Single by Martin Garrix featuring John Martin
- Released: 14 May 2020
- Genre: Progressive house
- Length: 3:26
- Label: Stmpd; Epic Amsterdam; Sony Netherlands;
- Songwriters: Albin Nedler; John Martin; Kristoffer Fogelmark; Martijn Garritsen; Michel Zitron;
- Producer: Martin Garrix

Martin Garrix singles chronology
| "Drown" (2020) | "Higher Ground" (2020) | "Pressure" (2021) |

John Martin singles chronology
| "Whiskey and Cola" (2019) | "Higher Ground" (2020) | "Cry" (2020) |

Music video
- "Higher Ground" on YouTube

= Higher Ground (Martin Garrix song) =

2020 song by Martin Garrix

"Higher Ground" is a song recorded by Dutch DJ and record producer Martin Garrix, featuring Swedish singer and songwriter John Martin.

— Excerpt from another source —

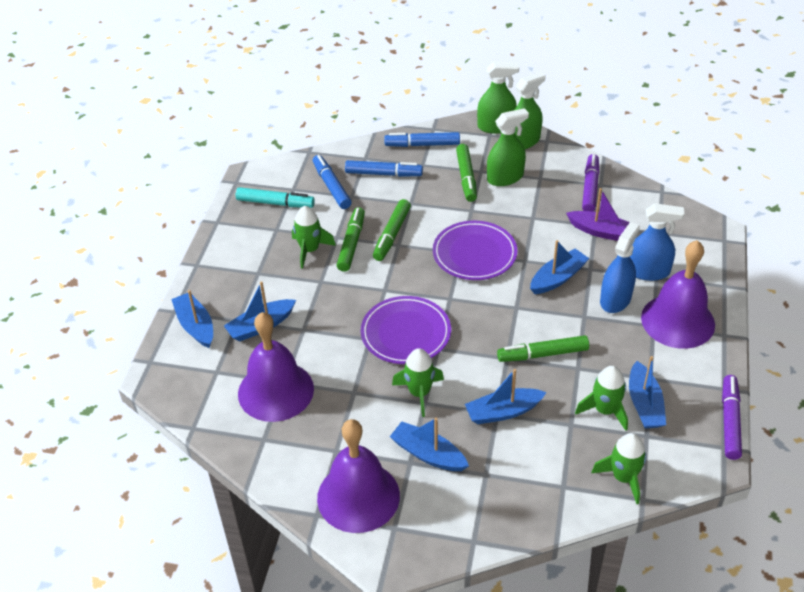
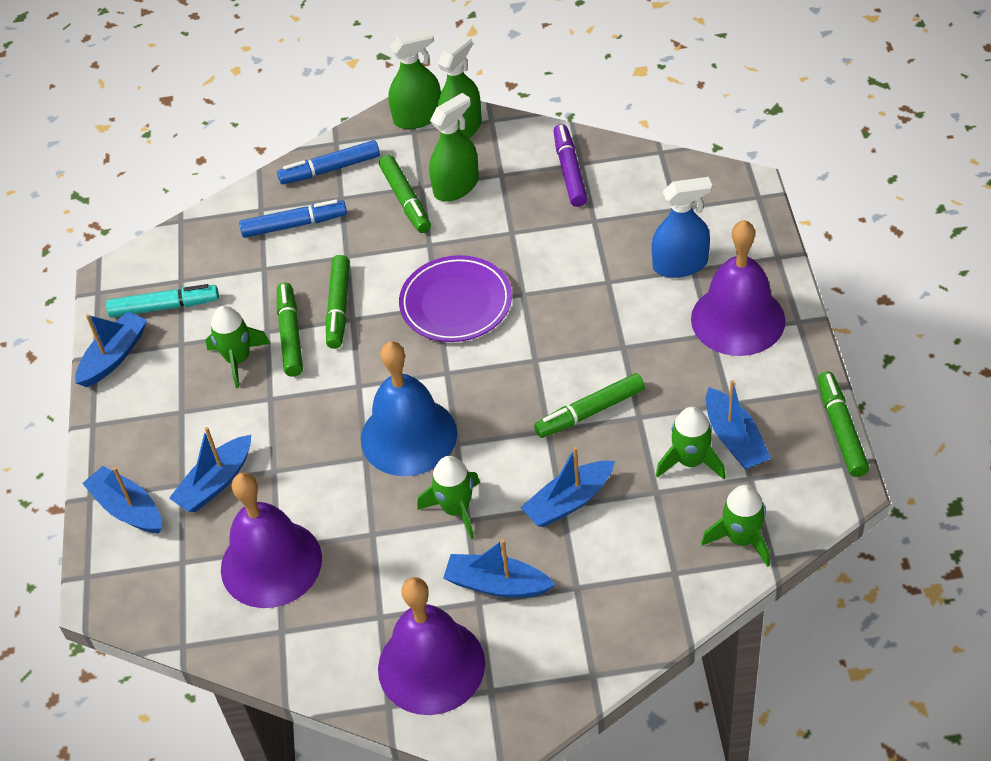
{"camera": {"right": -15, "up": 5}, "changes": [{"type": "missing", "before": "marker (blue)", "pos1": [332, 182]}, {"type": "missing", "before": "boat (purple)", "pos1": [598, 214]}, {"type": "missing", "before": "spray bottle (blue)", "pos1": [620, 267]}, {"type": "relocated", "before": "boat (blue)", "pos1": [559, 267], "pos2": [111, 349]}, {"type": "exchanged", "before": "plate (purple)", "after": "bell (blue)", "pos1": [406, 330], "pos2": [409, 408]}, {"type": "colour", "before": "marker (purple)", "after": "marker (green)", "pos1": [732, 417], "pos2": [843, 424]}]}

The song was released on the former's birthday, 14 May 2020.

==Background==
Garrix played it during his live stream from his home in Amsterdam. ‘Higher Ground’ described the story of going through hard times but finding your way back up and eventually feeling happy and alive again.

==Music video==
The video was uploaded on May 14, 2020, which was made with the help of fans from all over the world.

==Charts==

===Weekly charts===

| Chart (2020) | Peak position |
|---|---|
| Belgium (Ultratip Bubbling Under Flanders) | 1 |
| Belgium (Ultratip Bubbling Under Wallonia) | 20 |
| Hungary (Rádiós Top 40) | 30 |
| Netherlands (Dutch Top 40) | 24 |
| Netherlands (Single Top 100) | 68 |
| Sweden (Sverigetopplistan) | 80 |
| US Hot Dance/Electronic Songs (Billboard) | 11 |

===Year-end charts===

| Chart (2020) | Position |
|---|---|
| Hungary (Rádiós Top 40) | 97 |
| Netherlands (Dutch Top 40) | 96 |
| US Hot Dance/Electronic Songs (Billboard) | 89 |

==Certifications==

| Region | Certification | Certified units/sales |
| Brazil (Pro-Música Brasil) | Gold | 20,000^{‡} |
^{‡} Sales+streaming figures based on certification alone.